People always whine at me when I post certain things because it’s “too political,” or I need to be more forgiving of certain dullards, or most amusingly “what if your boss or a potential employer sees it?”
Politics and Religion
When it’s “too political,” that almost always translates as “how dare you tell the truth about my guy?” Funny how these same people will gleefully post outright lies about The Other Guy whenever they feel like it, and when you point out their lies they immediately start dodging. You know, stuff like petty personal attacks, accusing you of making a personal attack when you said nothing whatsoever about them, or dragging out a whole bushel of logical fallacies that make you wonder if you aren’t actually talking to Kent Hovid. Or my personal favorite: “I’m entitled to my opinion.” Sure you are, but you aren’t entitled to your own facts.
The same applies to religion, or more specifically my lack thereof. Don’t push your religion on me, and I won’t respond by pointing and laughing at what you believe. Thanks to my fiancee and some of my long-standing lifestyle choices, I’m fairly well connected to the local Pagan community. I’ve made websites for a few, I help run a booth at Renaissance and Pagan festivals, and a lot of our friends belong to some pretty interesting religious traditions. Among other things, the officiant at our wedding was a Druid high priest. He’s a good dude. They know I’m not a believer, but I’m also not a bigot.
Idiots and Forgiveness Thereof
As for needing to be more forgiving of blithering idiots, nope. I expect people to exercise basic critical thinking and have at least a high school education. I don’t expect anyone I interact with to have an advanced degree in anything, and I try not to communicate like I do. There are reasons I write at a 6th to 9th grade level, mainly for wider readability. My target audience is “people who know their heads from holes in the ground,” not “lawyers and biochemists.” My audience also isn’t people who refuse to interact with reality and think their ramblings are equal to peer-reviewed science. If you think a global pandemic is a conspiracy spread by The Other Side and not being able to go out to the bar is tantamount to the Holocaust I really don’t care what you think, and I certainly don’t see any need to have any respect for you or what comes out of your feeding-hole.
What About Employers?
Then you have the issue of employers, whether current or potential. This website isn’t private. I talk about and have a Devil Monkey Games poster on my wall at work. Devil Monkey links back here on occasion. I’ve openly talked about this blog to my coworkers. Anyone reading my resume can pretty easily find this site. Nothing I post here, or at my other websites, is objectionable to any decent human being. I’m not hosting anything illegal or obscene. I’m not advocating a single criminal activity outside of an in-game context over at Devil Monkey. There’s no hate speech anywhere on anything I run. I also don’t badmouth my employer. That’s largely because there’s very little I could really go on about, but also because I’m a professional and operate according to a very simple policy of “I do my job, and I go home.”
Contract eligibility based on what I’ve written goes both ways.
I’ve turned down web and code clients for not meeting my basic ethical standards. Had a white supremacist try to get me to make his political campaign website once. Yeah, no. I’ve had potential clients try to get tech help for white supremacist or Christian dominionist games or apps.
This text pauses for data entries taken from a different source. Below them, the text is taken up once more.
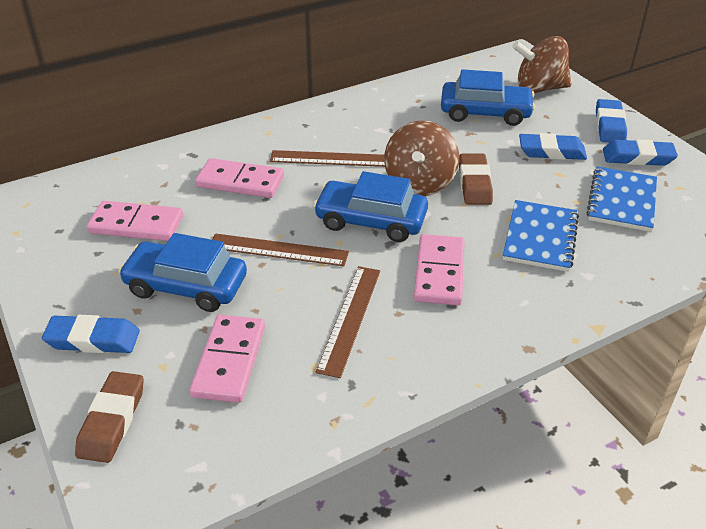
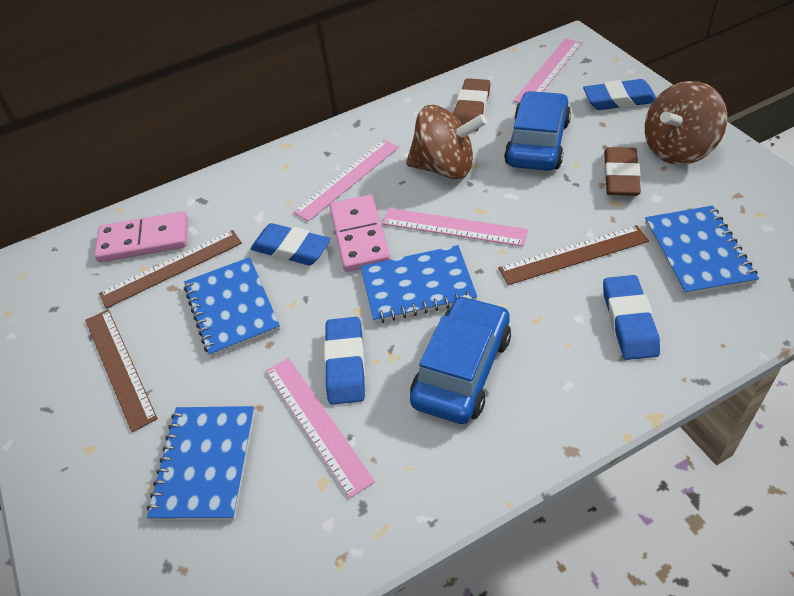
blue car: [119,233,247,312] [313,171,428,242] [441,69,535,126] = 3 -> [410,295,511,424] [504,91,571,171] = 2
blue notebook: [503,200,579,272] [586,166,657,232] = 2 -> [147,406,255,520] [184,257,280,357] [361,245,477,323] [645,206,759,296] = 4
pink domino: [87,201,183,241] [190,315,265,403] [195,158,284,198] [414,234,465,305] = 4 -> [94,211,188,262] [330,195,390,272] = 2
pink ruler: none = 0 -> [266,358,375,498] [293,139,399,221] [382,208,528,246] [514,38,582,103] = 4

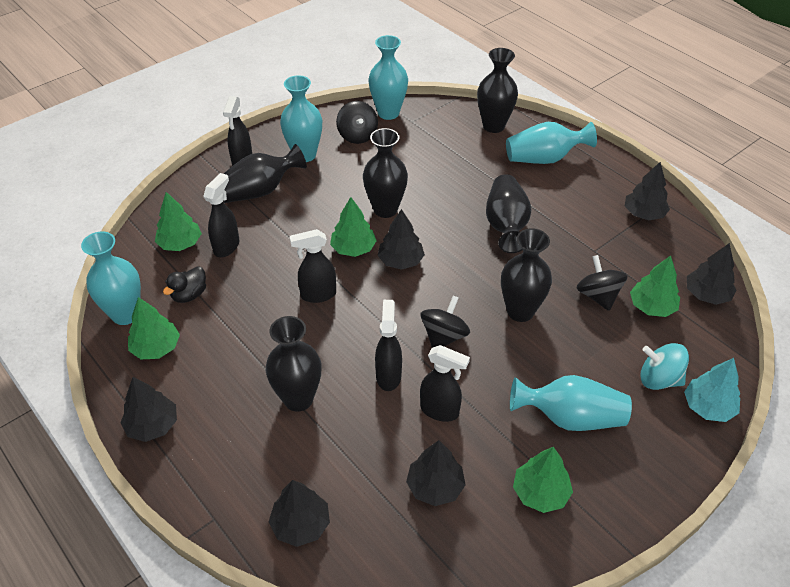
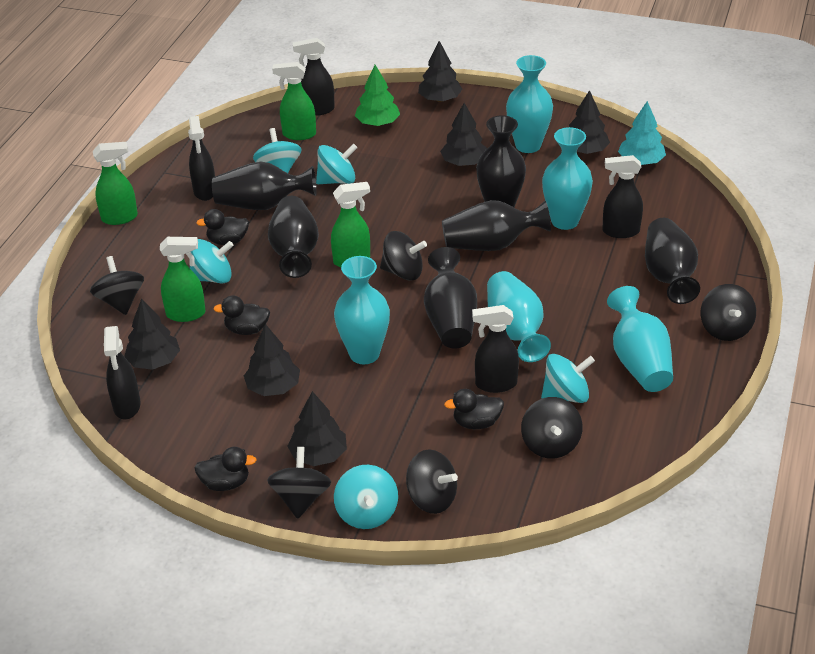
black duck: [163,266,206,303] = 1 -> [194,447,257,491] [196,209,249,245] [213,295,270,335] [444,389,504,429] = 4
black spinning top: [336,101,378,144] [421,295,470,348] [577,255,628,311] = 3 -> [90,256,144,315] [267,447,331,519] [380,231,427,280] [406,450,458,514] [521,397,583,459] [701,284,756,341] = 6
green spray bottle: none = 0 -> [93,142,138,225] [160,237,206,322] [272,62,316,140] [331,182,370,267] = 4
green tree: [128,297,180,359] [155,192,202,251] [330,197,377,257] [513,447,573,513] [630,256,680,317] = 5 -> [355,65,400,126] = 1
turquoise spinning top: [640,343,689,390] = 1 -> [190,239,234,284] [253,128,301,173] [316,144,357,184] [334,465,398,529] [541,354,595,403] = 5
Nope, not doing it.
If a potential employer sees anything I’ve written here and decides not to employ me based on that, I probably dodged a bullet. I’m not going to work for a place that effectively demands I march in lockstep with their religious or political beliefs, or worse, highly questionable ethics. Especially when that marching is expected to take place on my own time and nowhere near my workplace.